I think part of the problem was that the natural thing for me to do in a critical manner would have been to compare and contrast a work I found successful with one I felt did not succeed. Anderson’s thoughts and positioning of the work of the artists in the show – and in her gallery in general – were very interesting on their own, so I kinda dodged a bullet. Of course, her blanket assertion that the artists in the show use their appropriated pop-culture imagery without irony is at best debatable. Surely she doesn’t actually think the big-eyed Keane kids look or the reworking of the Smurfette into sex bomb is a straightforward act of visual creation with the same directness as an image of Jesus in a Howard Finster work.

The review of Chaos is honest and reflects my perceptions – I really didn’t care for the movie. However, I used the term “racist” to describe the way that Algerians are portrayed in several segments of the film, a charge the film partially invites me to make. In a scene, a protagonist seeks help from a French civil-rights organization, S.O.S Racisme, and gets kicked out for being a hooker, basically.
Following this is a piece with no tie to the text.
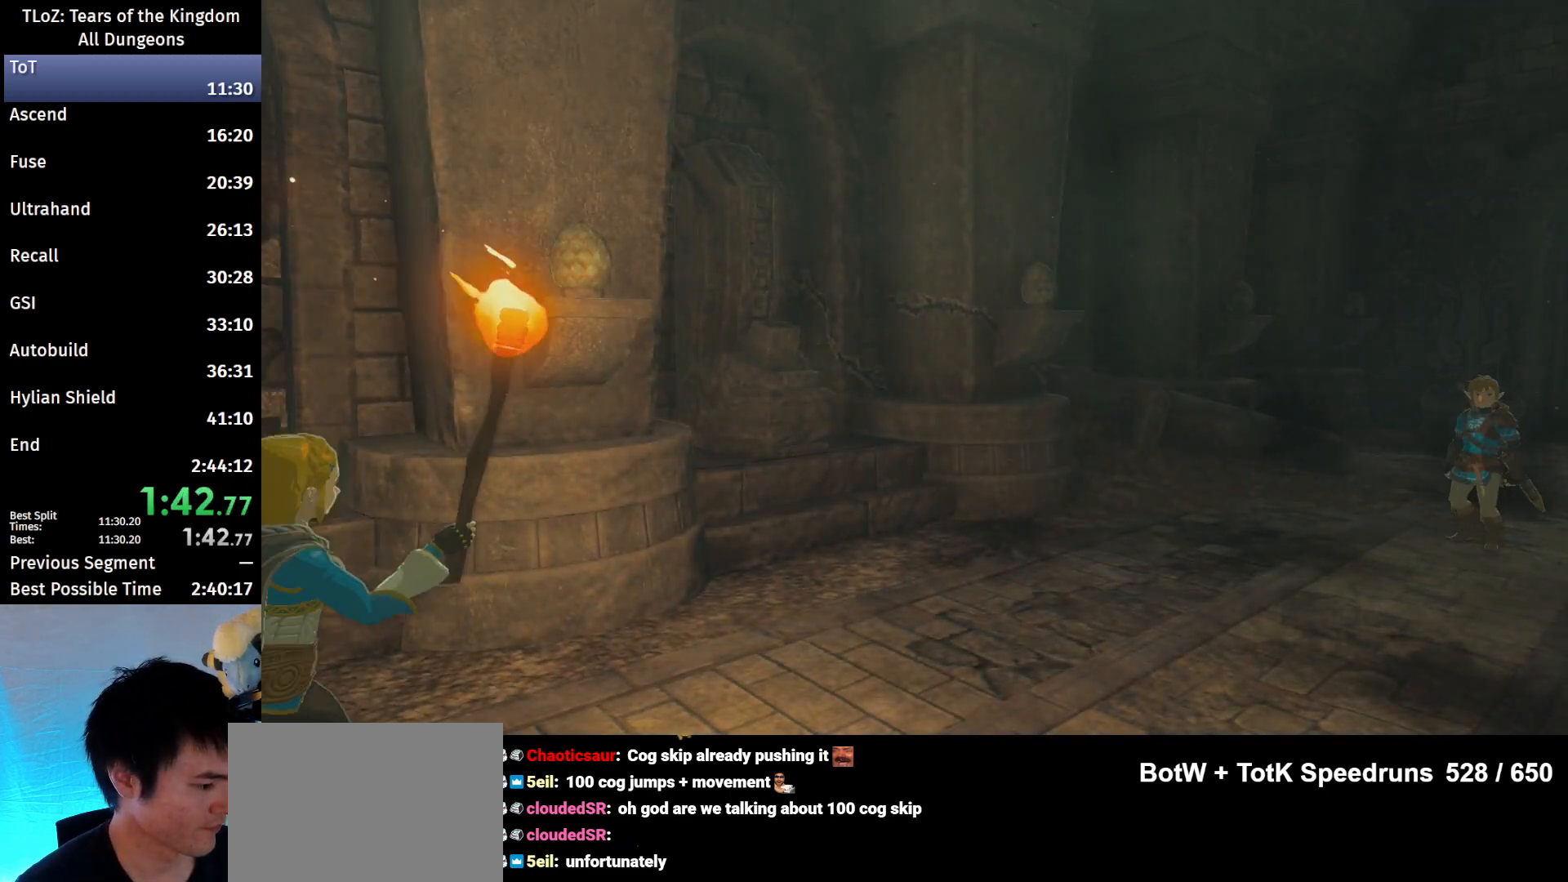
{"buttons": [], "left_stick": "center", "right_stick": "center", "events": [[33, "B", "up"], [67, "B", "down"], [133, "B", "up"]]}
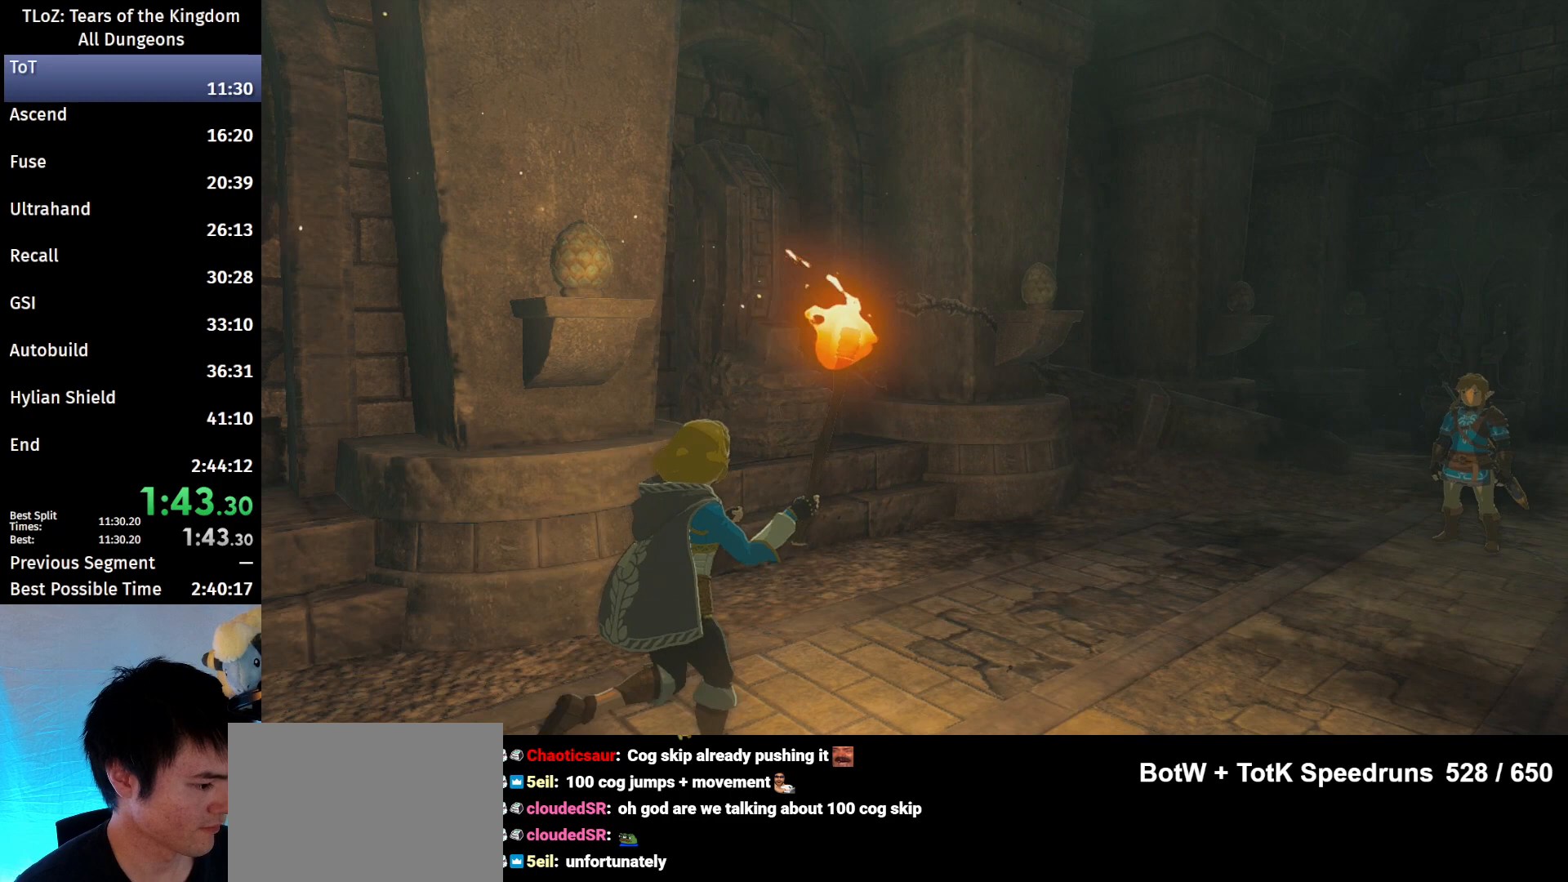
{"buttons": ["B"], "left_stick": "center", "right_stick": "center", "events": [[100, "B", "down"], [167, "B", "up"], [500, "B", "down"]]}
I don’t think I used the term appropriately. The segments of the film that depict the family life of Algerians in France are full of ugly stereotypes, but the stereotypes are cultural, not racial, in nature.

The other part of the film that irritated me, and which I noted, if briefly, is that the terrible clumsiness of the narrative of the hooker’s brutal life contrasts so thoroughly with the grace and wit of the comedy of domestic alienation that makes up the rest of the film. If the filmmaker had chosen to frame the narrative as suspect – it’s presented in voiceover from a brutalized hooker – the use of the pulp-fiction elements and stereotypes could have shifted from ugly public myth reinforcement to witty filmmaking. But even the most fantastic plot elements in the narrative appear to be borne out within the plot of the rest of the film.

It boggles my mind that this film was nominated for six Césars.

I’ll link to the stories when I see them go up.